> **YOUR OBJECTIVE**
Your reply should contain only the line with "Datenverarbeitung in den USA. Für" and the lines after it through the end of the data, each written out exactly.

> **SOURCE MATERIAL**
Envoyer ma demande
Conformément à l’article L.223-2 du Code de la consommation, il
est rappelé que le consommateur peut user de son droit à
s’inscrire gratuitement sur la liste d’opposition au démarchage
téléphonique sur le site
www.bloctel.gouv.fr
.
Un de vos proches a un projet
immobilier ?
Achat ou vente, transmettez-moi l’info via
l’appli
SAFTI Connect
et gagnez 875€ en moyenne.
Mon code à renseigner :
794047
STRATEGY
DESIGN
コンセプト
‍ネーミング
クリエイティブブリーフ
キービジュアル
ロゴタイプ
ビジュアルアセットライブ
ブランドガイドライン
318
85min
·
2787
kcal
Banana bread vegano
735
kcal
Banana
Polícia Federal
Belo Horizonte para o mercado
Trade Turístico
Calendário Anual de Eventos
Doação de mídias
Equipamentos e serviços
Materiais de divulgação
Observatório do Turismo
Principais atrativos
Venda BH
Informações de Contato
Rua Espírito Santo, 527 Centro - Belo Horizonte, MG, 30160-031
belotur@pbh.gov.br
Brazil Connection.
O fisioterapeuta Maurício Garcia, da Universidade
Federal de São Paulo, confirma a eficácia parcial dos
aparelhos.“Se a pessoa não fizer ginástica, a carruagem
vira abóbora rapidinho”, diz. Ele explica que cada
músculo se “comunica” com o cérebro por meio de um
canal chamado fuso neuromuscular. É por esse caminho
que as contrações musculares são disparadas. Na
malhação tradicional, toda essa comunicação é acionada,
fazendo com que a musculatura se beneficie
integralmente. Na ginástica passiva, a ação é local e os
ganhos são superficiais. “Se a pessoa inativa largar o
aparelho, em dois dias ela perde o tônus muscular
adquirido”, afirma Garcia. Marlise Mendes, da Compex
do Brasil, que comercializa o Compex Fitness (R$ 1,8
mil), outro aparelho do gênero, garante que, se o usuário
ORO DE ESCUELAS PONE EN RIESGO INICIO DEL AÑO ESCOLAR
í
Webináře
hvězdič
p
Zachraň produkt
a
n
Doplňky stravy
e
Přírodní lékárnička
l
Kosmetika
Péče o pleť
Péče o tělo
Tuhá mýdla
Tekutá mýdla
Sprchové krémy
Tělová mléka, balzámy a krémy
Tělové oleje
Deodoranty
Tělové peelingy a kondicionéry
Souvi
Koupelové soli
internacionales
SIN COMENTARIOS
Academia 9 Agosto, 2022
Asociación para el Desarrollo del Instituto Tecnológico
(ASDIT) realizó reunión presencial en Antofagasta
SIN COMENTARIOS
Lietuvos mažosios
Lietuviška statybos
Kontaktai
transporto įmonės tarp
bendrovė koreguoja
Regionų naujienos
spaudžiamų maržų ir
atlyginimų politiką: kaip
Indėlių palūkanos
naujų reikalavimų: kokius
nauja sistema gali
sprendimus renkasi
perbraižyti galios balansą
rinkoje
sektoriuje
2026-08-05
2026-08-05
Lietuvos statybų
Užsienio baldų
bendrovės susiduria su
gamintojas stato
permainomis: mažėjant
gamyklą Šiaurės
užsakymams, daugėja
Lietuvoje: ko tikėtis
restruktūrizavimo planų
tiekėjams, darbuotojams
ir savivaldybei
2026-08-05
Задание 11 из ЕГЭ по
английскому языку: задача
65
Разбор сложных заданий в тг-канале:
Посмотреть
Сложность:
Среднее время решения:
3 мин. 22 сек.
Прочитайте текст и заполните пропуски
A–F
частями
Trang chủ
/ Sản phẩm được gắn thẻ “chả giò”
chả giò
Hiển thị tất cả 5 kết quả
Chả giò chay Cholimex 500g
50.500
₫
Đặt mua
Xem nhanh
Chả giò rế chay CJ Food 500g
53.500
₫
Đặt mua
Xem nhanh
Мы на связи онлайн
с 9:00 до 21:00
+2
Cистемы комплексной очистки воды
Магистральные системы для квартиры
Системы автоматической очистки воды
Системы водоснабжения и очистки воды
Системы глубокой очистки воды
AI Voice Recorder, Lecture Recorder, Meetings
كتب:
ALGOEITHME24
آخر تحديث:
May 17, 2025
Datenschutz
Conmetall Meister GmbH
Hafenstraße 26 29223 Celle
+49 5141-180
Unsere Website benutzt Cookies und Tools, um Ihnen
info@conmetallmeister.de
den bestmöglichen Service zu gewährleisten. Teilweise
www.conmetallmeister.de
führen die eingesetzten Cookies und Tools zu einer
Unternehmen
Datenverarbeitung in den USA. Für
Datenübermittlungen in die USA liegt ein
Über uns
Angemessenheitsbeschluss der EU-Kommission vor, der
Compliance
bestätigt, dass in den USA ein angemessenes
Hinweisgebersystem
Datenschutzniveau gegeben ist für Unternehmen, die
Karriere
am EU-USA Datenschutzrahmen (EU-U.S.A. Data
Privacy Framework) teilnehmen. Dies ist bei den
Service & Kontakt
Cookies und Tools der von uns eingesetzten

> **REPLY**
Datenverarbeitung in den USA. Für
Datenübermittlungen in die USA liegt ein
Über uns
Angemessenheitsbeschluss der EU-Kommission vor, der
Compliance
bestätigt, dass in den USA ein angemessenes
Hinweisgebersystem
Datenschutzniveau gegeben ist für Unternehmen, die
Karriere
am EU-USA Datenschutzrahmen (EU-U.S.A. Data
Privacy Framework) teilnehmen. Dies ist bei den
Service & Kontakt
Cookies und Tools der von uns eingesetzten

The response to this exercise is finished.